===== RECORD EXTRACTS
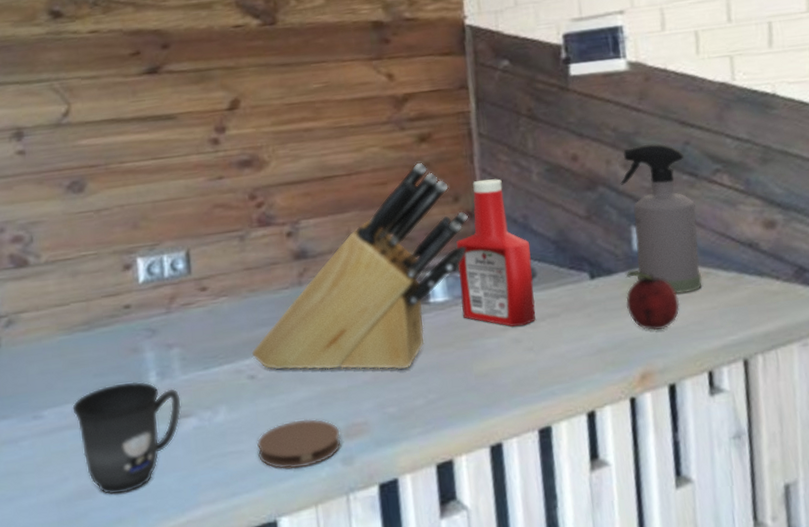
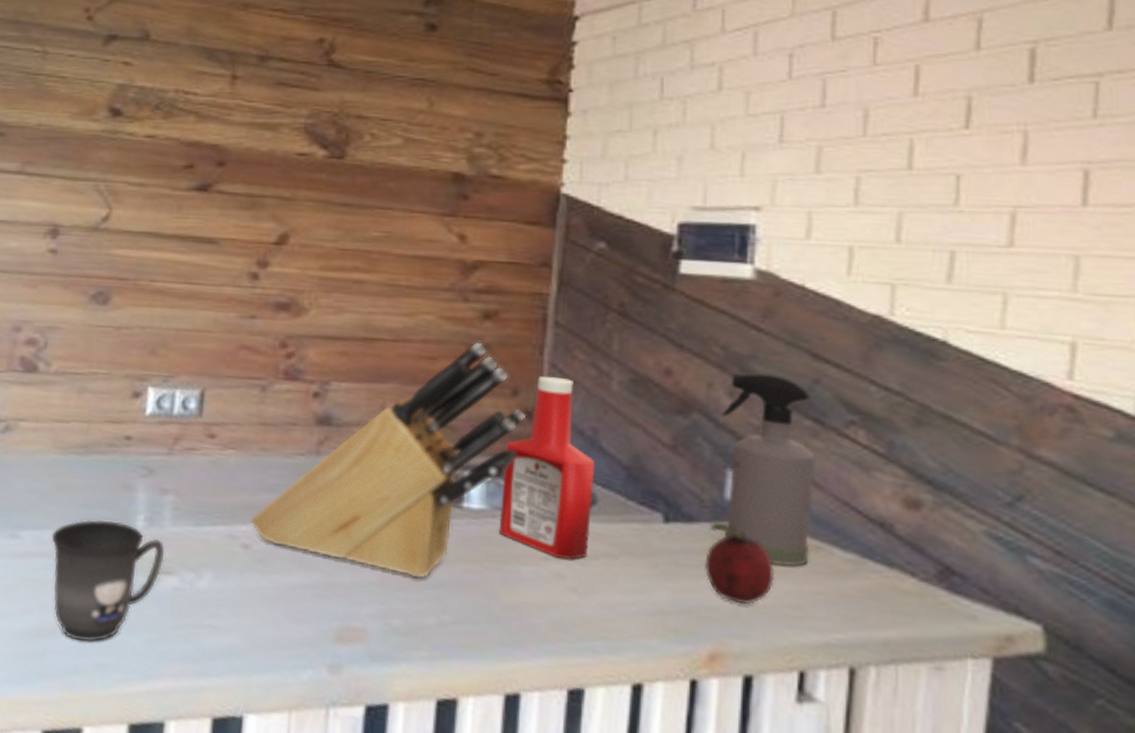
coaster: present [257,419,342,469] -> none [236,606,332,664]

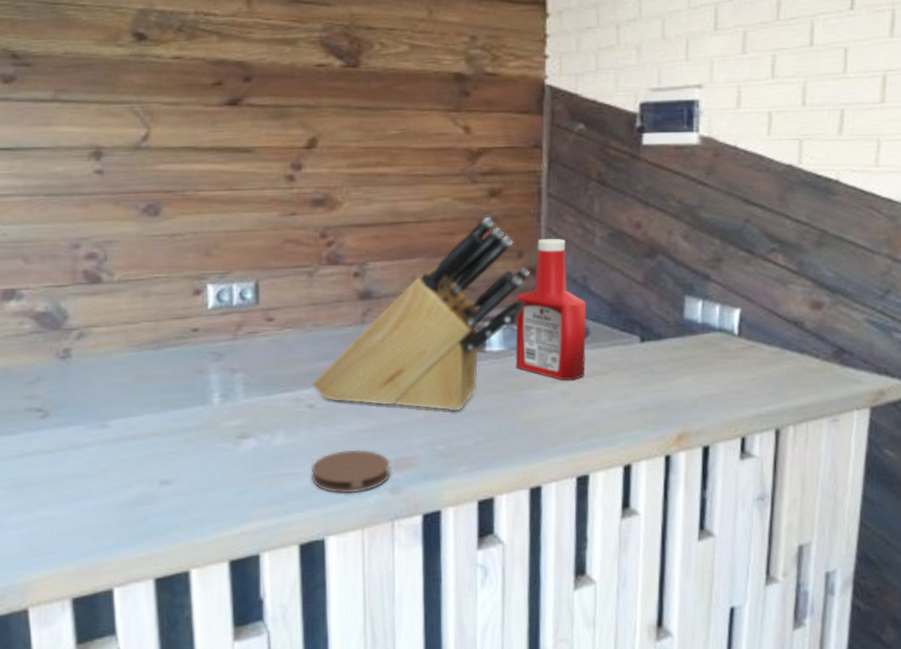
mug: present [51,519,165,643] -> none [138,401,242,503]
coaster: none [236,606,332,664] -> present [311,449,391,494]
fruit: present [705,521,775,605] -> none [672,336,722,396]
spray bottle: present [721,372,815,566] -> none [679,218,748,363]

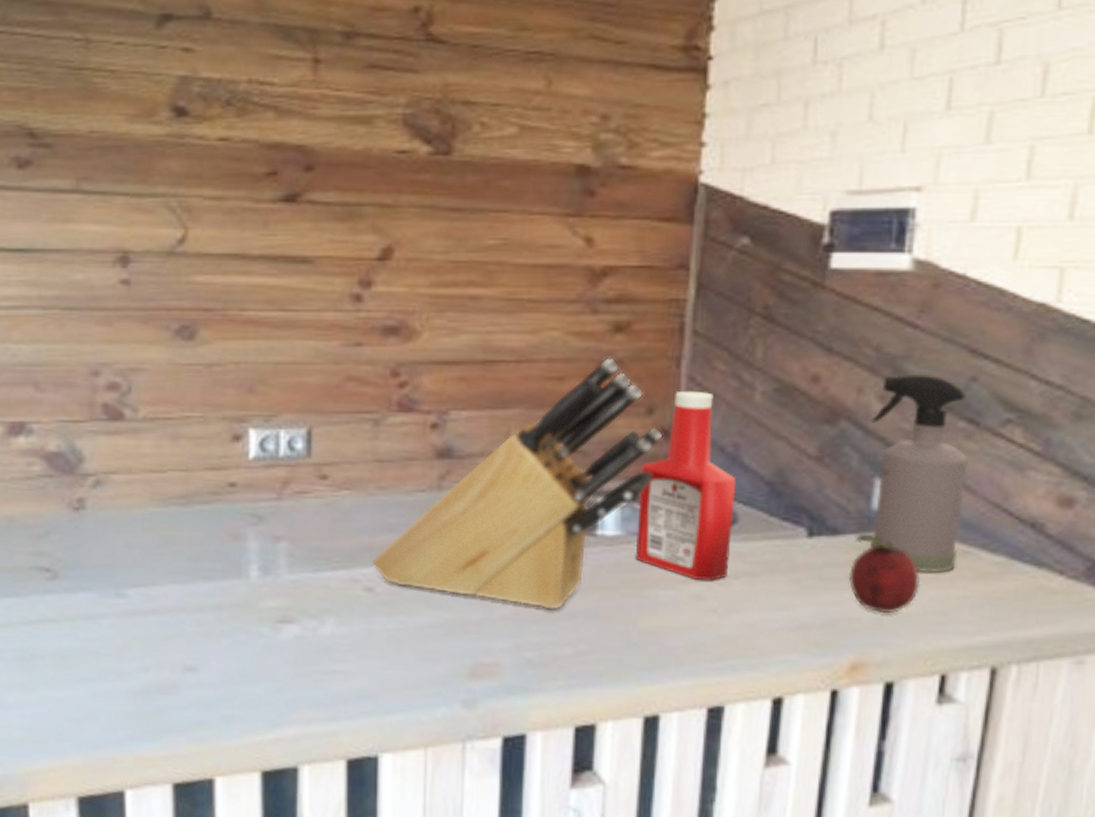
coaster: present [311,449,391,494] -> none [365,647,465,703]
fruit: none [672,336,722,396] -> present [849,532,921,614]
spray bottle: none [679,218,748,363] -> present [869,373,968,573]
==========
Exactly as they appear above, write out all the entries, but not the images.

coaster: present [257,419,342,469] -> none [236,606,332,664]

mug: present [51,519,165,643] -> none [138,401,242,503]
coaster: none [236,606,332,664] -> present [311,449,391,494]
fruit: present [705,521,775,605] -> none [672,336,722,396]
spray bottle: present [721,372,815,566] -> none [679,218,748,363]

coaster: present [311,449,391,494] -> none [365,647,465,703]
fruit: none [672,336,722,396] -> present [849,532,921,614]
spray bottle: none [679,218,748,363] -> present [869,373,968,573]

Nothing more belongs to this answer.